Try to create a user with invalid values. For example an invalid email address that does not follow email addresses rules. You will see that the system does not check the validity of the data and the user still gets inserted into the database.

To solve this issue,we need to validate the data before inserting into the database or perform any operation on the data. We have two options to do this.

1. Perform the validation in action class and return to failure if the validation fails.

2. Perform validation in form bean.

The first option is not feasible because one form bean may be used in many actions. So we will need to perform validation in all actions where this form bean is used.
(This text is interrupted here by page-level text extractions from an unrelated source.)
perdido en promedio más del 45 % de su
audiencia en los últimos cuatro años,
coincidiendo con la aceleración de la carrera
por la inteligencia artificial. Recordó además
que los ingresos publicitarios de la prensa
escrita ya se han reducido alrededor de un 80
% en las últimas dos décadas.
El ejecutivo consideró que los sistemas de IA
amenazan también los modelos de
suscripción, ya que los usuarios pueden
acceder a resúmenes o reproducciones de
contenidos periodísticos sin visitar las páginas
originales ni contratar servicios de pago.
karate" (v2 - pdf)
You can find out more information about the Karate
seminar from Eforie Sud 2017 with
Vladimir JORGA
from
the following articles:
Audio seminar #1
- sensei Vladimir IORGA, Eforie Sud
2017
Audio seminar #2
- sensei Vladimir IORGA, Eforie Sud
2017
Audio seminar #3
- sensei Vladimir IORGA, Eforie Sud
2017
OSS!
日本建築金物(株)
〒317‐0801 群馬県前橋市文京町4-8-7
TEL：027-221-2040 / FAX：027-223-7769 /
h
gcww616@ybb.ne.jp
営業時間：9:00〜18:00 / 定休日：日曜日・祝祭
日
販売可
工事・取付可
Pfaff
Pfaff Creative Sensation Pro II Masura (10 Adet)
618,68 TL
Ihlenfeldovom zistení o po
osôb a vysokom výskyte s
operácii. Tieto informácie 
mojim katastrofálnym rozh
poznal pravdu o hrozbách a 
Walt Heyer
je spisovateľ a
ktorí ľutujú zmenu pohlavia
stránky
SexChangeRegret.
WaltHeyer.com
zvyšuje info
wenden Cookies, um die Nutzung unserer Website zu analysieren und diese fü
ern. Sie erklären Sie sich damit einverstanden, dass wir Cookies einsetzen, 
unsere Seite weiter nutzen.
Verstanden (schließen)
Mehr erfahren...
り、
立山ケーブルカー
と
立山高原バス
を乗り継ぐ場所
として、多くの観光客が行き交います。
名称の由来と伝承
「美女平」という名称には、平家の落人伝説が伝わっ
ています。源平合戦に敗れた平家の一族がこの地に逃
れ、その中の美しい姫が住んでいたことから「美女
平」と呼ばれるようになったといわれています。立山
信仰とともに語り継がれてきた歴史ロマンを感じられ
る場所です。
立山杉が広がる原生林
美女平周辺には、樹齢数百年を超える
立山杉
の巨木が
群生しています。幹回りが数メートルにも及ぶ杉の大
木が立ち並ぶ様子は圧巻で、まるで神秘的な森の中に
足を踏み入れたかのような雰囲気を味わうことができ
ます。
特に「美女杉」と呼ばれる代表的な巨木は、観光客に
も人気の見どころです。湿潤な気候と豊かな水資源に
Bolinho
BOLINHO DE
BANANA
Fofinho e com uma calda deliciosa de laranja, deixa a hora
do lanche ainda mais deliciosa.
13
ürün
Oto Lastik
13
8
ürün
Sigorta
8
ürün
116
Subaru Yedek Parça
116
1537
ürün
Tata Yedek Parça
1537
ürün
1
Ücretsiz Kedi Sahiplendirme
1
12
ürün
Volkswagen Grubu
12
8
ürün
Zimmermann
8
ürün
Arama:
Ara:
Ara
The better choice is to perform validation in form bean.

Struts framework provides validation facility for form beans. If we need to perform validation on a form bean,we need to override validate method in our ActionForm class. The validate method returns an instance of ActionErrors. We can return ActionErrors instance with appropriate ActionError object if the validation fails,or simply return empty ActionErrors instance to indicate that the validation has passed and the struts frame may forward the request to action class. Let’s add the validation to our User class.

public ActionErrors validate(
             ActionMapping mapping,HttpServletRequest request ) {
             ActionErrors errors = new ActionErrors();           
             if( getUserId().length()<1 ) {
               errors.add("name",new ActionMessage("null.check","User ID"));
             }
             if(getEmail().length()>0)
             { {
               //Yes! user entered email address. validate it
               if(!getEmail().matches("^[a-zA-Z][\\w\\.-]*[a-zA-Z0-9]@[a-zA-Z0-9][\\w\\.-]*[a-zA-Z0-9]\\.[a-zA-Z][a-zA-Z\\.]*[a-zA-Z]$")){
              errors.add("name",new ActionMessage("email.invalid"));
               }
             }
            return errors;
}

Also we need to enable the validate=”true” and provide an input attribute in the action configuration in struts-config.xml

        <action
            attribute="loginForm"
            name="loginForm"
            path="/adduser"
            scope="request"
            validate="true"
            input="/adduser.jsp"
            type="com.visualbuilder.struts.action.AddUserAction">
           <forward name="success" path="/manageusers.do" />
        </action>

Also we have used two error messages if the validation fails. Add these two keys in the ApplicationResources.properties.


null.check = {0} cannot be null or empty
email.invalid = Email address does not pass the validation rules


Now run the application and try to create a user with empty User ID or invalid email address. You will see the system does not insert the user into the database.